Research Shows Police Body Cam Footage Can Be Altered By Hackers

Police cameras are a hot button issue. Many applaud the use of the cameras as a way of transparency. Police wield certain power and it shouldn't go unchecked. But mostly, body cameras are there to review a situation AFTER something has gone horribly wrong.

The entire point of having cameras mounted to police officers is for people to see what really happened. They're impartial and just show the scene as it happened. That's the real beauty of them. You can't distort the facts. Or can you...

A cybersecurity consultant from tech company Nuix, named Josh Mitchel made an appearance at the DEF CON conference on August 11th. For those of you not in the know, DEF CON is one of the world's largest hacker conferences. It's been held once a year in Las Vegas since 1993. Mr. Mitchel gave a speech at this year's DEF CON titled "Ridealong Adventures--Critical Issues With Police Body Cameras" and in that speech, he talked about the vulnerabilities of body cameras made by Vievu, Patrol Eyes, Fire Cam, and CeeSc. Three of those devices listed above have wi-fi, while the CeeSc WV-8 does not.

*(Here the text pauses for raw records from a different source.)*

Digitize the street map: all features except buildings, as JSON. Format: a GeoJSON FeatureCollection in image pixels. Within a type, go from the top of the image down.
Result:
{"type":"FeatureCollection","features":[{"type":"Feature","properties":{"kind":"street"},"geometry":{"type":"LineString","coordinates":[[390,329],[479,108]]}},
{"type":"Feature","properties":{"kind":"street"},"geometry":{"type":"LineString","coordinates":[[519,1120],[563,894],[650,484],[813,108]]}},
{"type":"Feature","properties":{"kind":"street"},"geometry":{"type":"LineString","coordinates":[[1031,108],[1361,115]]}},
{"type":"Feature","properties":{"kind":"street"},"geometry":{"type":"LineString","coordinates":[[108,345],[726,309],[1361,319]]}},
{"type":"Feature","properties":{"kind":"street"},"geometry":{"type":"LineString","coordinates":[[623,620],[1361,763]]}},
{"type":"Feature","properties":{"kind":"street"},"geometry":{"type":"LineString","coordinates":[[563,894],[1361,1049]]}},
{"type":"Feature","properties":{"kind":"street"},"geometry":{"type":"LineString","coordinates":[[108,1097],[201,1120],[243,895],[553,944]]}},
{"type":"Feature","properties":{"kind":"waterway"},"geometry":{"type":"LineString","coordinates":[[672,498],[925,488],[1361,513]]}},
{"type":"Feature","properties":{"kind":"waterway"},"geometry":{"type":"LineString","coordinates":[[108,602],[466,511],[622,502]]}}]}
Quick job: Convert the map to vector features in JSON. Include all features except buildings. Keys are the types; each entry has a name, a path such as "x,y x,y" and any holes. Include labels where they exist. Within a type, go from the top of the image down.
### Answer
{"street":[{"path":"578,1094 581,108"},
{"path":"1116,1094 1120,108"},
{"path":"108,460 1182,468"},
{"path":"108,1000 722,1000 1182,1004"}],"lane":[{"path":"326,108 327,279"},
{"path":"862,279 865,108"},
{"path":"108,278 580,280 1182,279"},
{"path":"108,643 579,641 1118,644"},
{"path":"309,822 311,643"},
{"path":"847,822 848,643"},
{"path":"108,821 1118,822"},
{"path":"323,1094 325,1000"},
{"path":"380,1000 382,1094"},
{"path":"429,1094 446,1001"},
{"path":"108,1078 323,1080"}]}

What he discovered with some of those cameras, is that you can remotely hack into them, download the footage, re-edit and then re-upload to the camera -- with no evidence that the footage has been tampered with. It wouldn't matter if you saw a cut or an edit on the footage as there would be no proof that the footage had been altered.

Models from market leader Axiom weren't tested and models from Digital Ally proved to be currently un-hackable. This is a big deal. T

In an article with Wired Mitchel states:

"These videos can be as powerful as something like DNA evidence, but if they're not properly protected there's the potential that the footage could be modified or replaced," Mitchell says. "I can connect to the cameras, log in, view media, modify media, make changes to the file structures. Those are big issues."

I hope the powers that be are listening and that the right precautions are being taken, as this could render any impartialness null and void.